GOAL OF THE EXERCISE: When you write out the listing, keep every character and omit the pictures.

--------------------

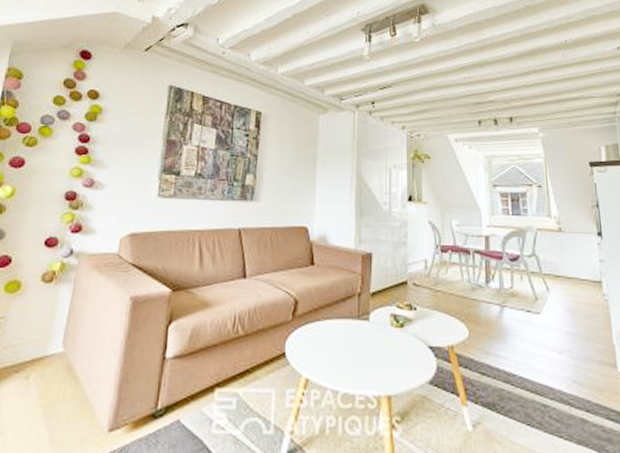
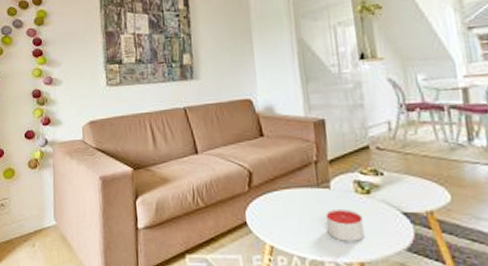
candle: none [362,340,394,374] -> present [325,208,365,241]

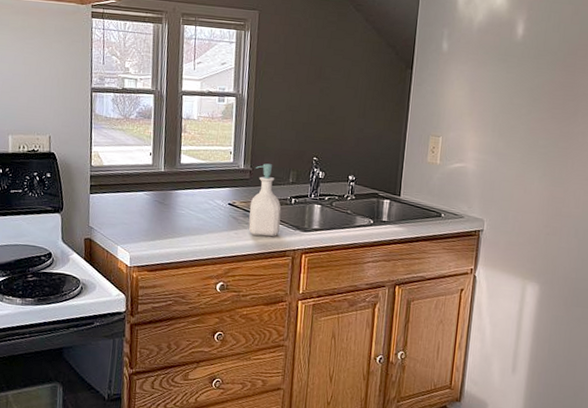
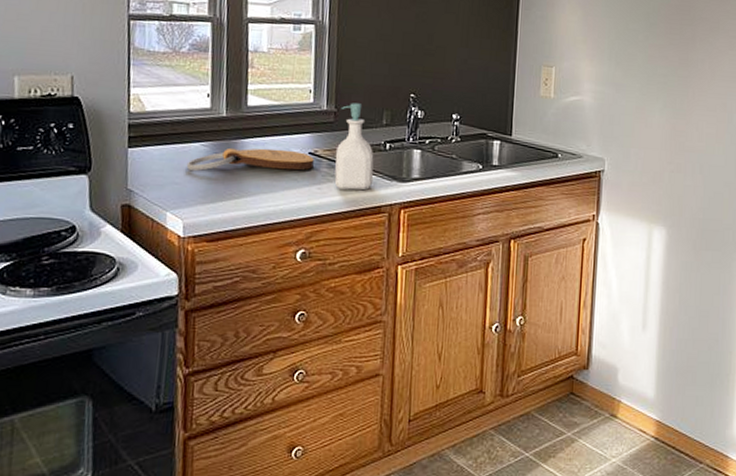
cutting board: none [133,197,233,218] -> present [186,147,314,171]

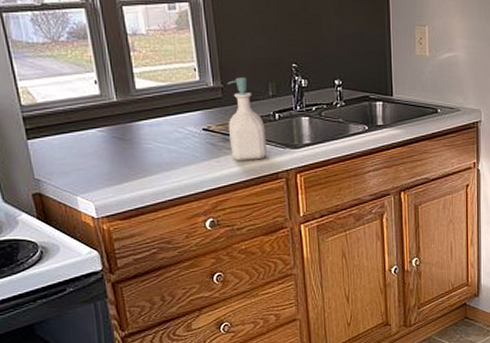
cutting board: present [186,147,314,171] -> none [87,128,209,155]

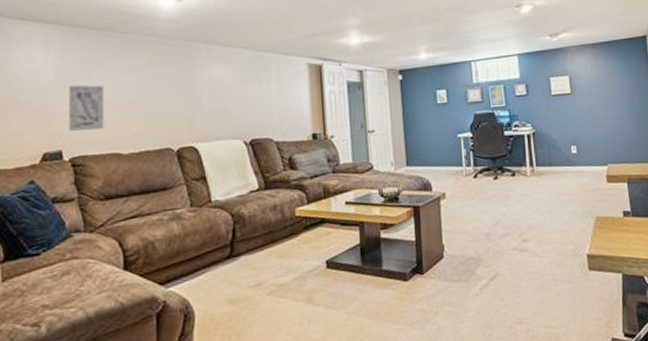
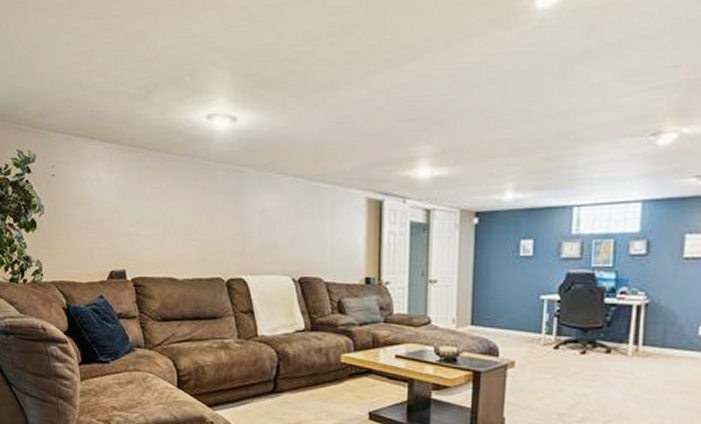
wall art: present [68,85,105,132] -> none [130,207,162,254]

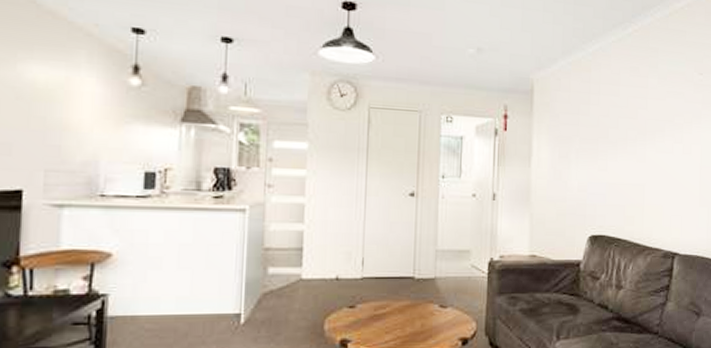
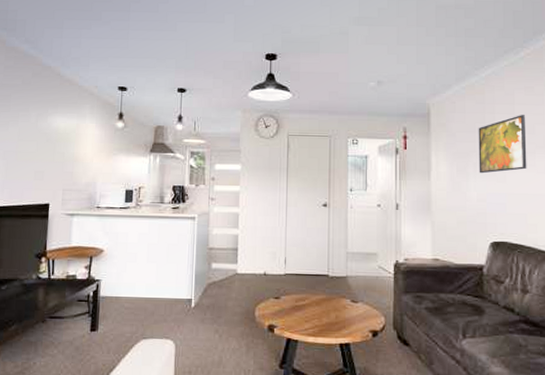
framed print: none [581,97,630,161] -> present [478,115,527,174]

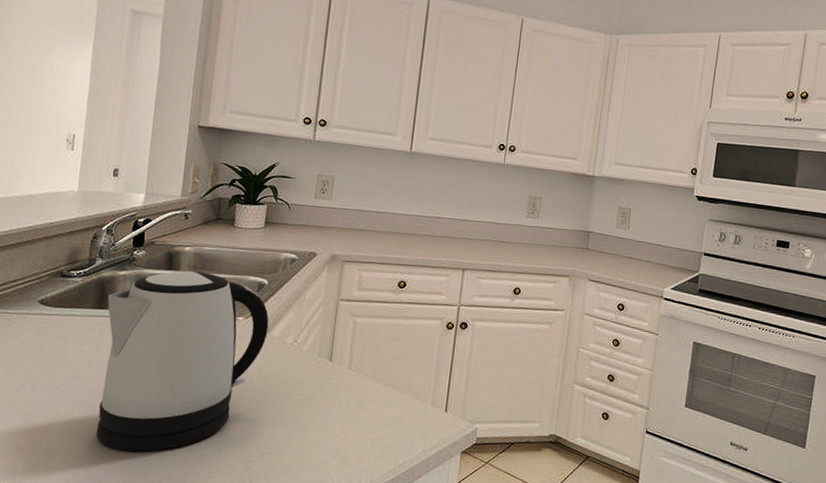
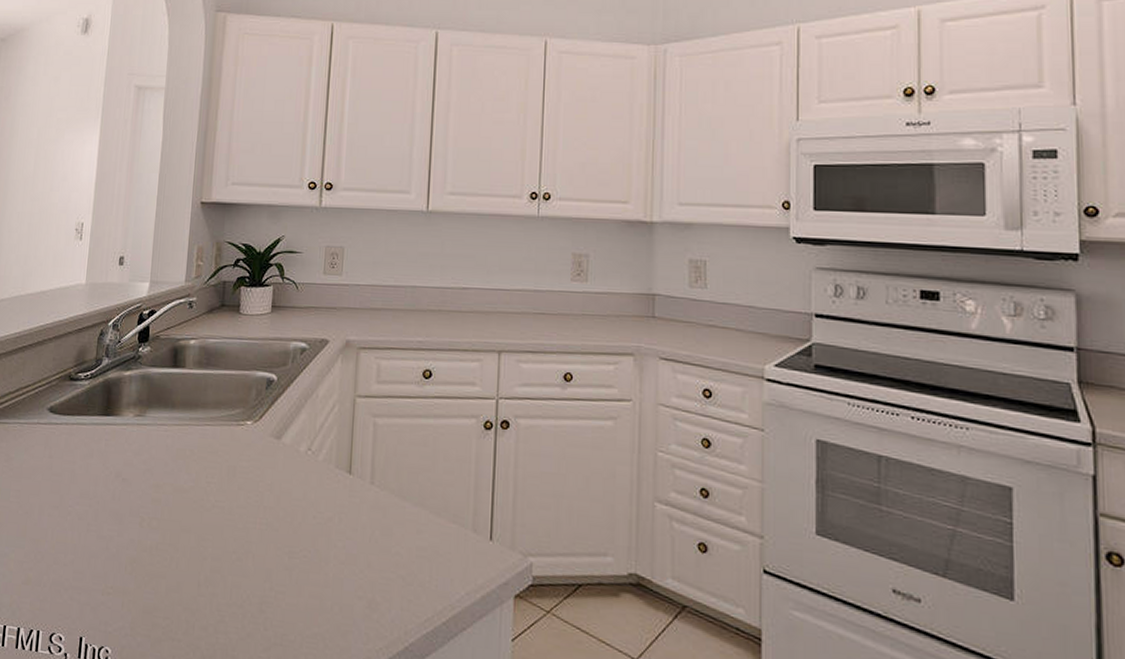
kettle: present [95,270,269,452] -> none [102,367,280,588]

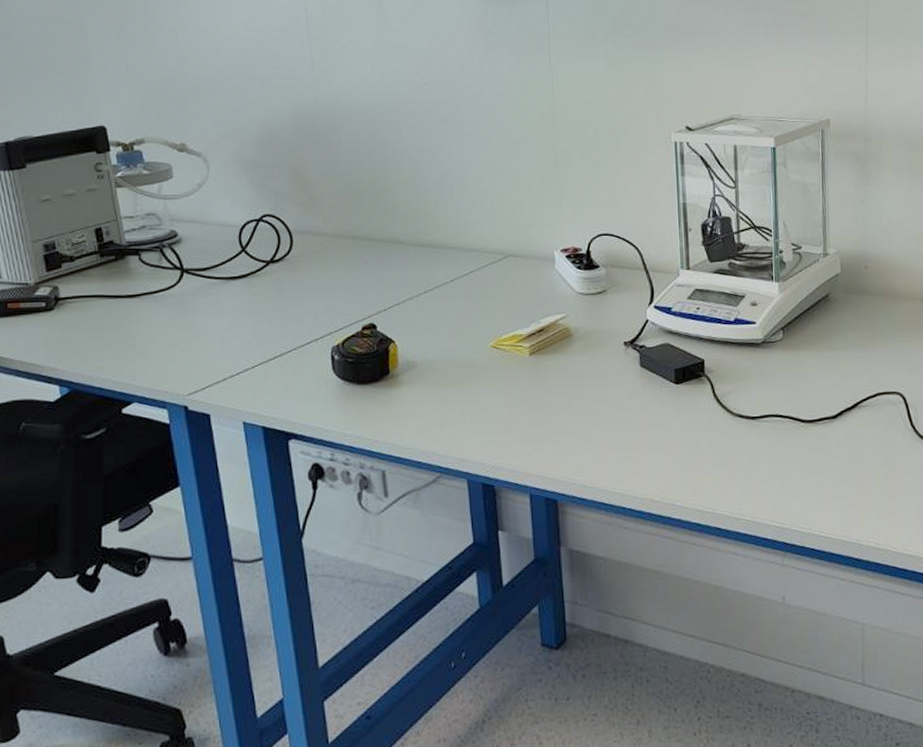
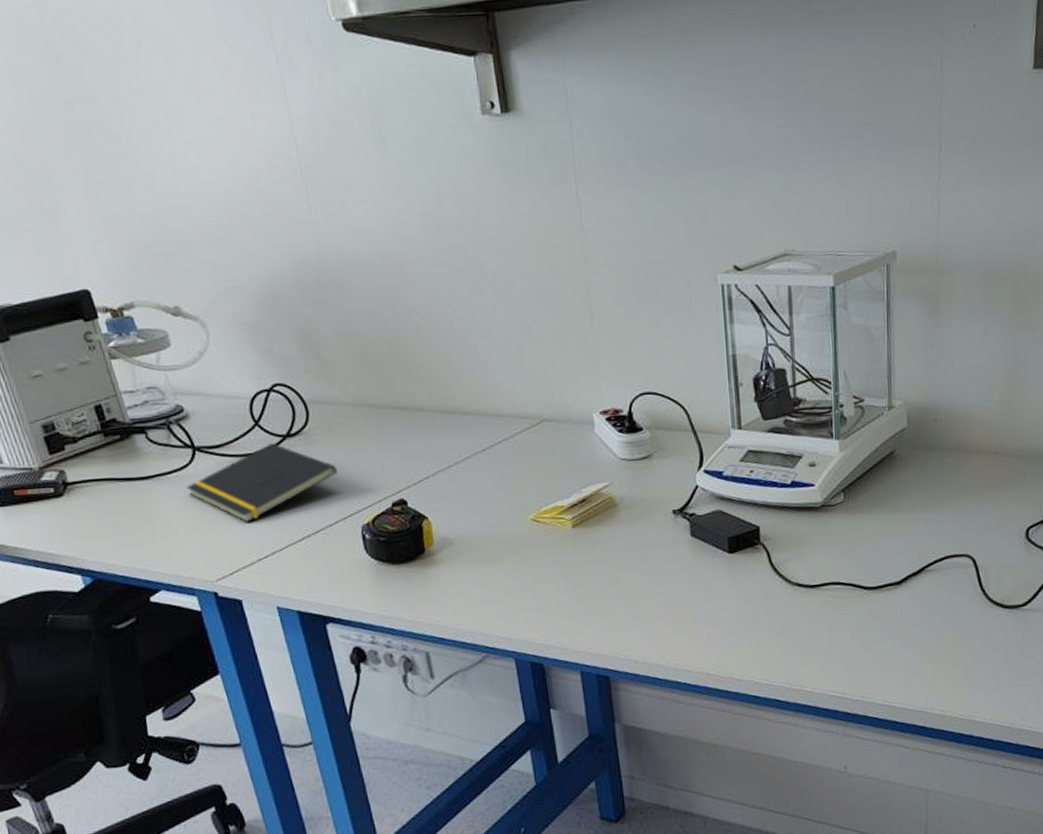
notepad: none [170,268,314,340] -> present [186,443,337,522]

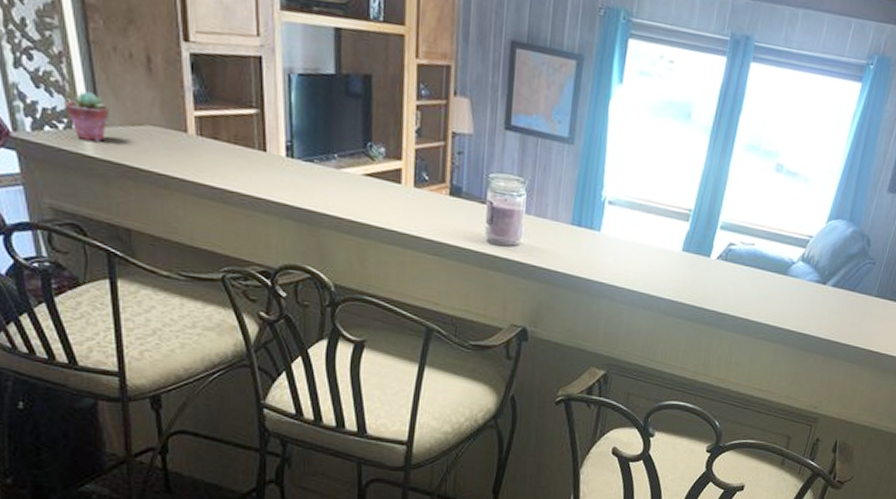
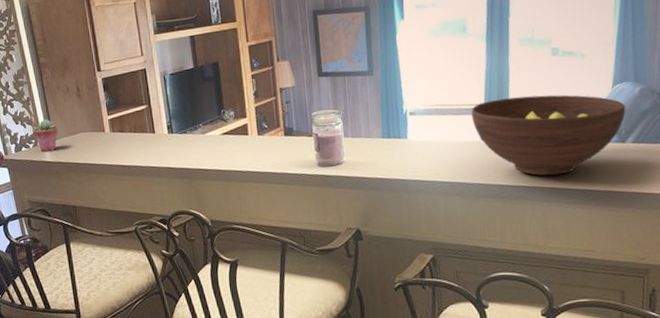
fruit bowl: none [676,207,835,307] -> present [471,94,626,176]

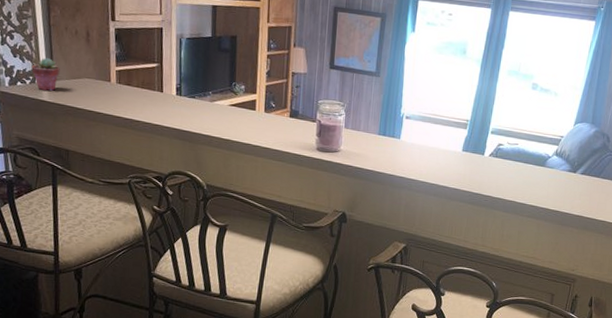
fruit bowl: present [471,94,626,176] -> none [457,118,582,192]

--------------------

RESULT BELOW:
candle: none [362,340,394,374] -> present [325,208,365,241]

cutting board: none [133,197,233,218] -> present [186,147,314,171]

cutting board: present [186,147,314,171] -> none [87,128,209,155]

wall art: present [68,85,105,132] -> none [130,207,162,254]

framed print: none [581,97,630,161] -> present [478,115,527,174]

kettle: present [95,270,269,452] -> none [102,367,280,588]

notepad: none [170,268,314,340] -> present [186,443,337,522]

fruit bowl: none [676,207,835,307] -> present [471,94,626,176]

fruit bowl: present [471,94,626,176] -> none [457,118,582,192]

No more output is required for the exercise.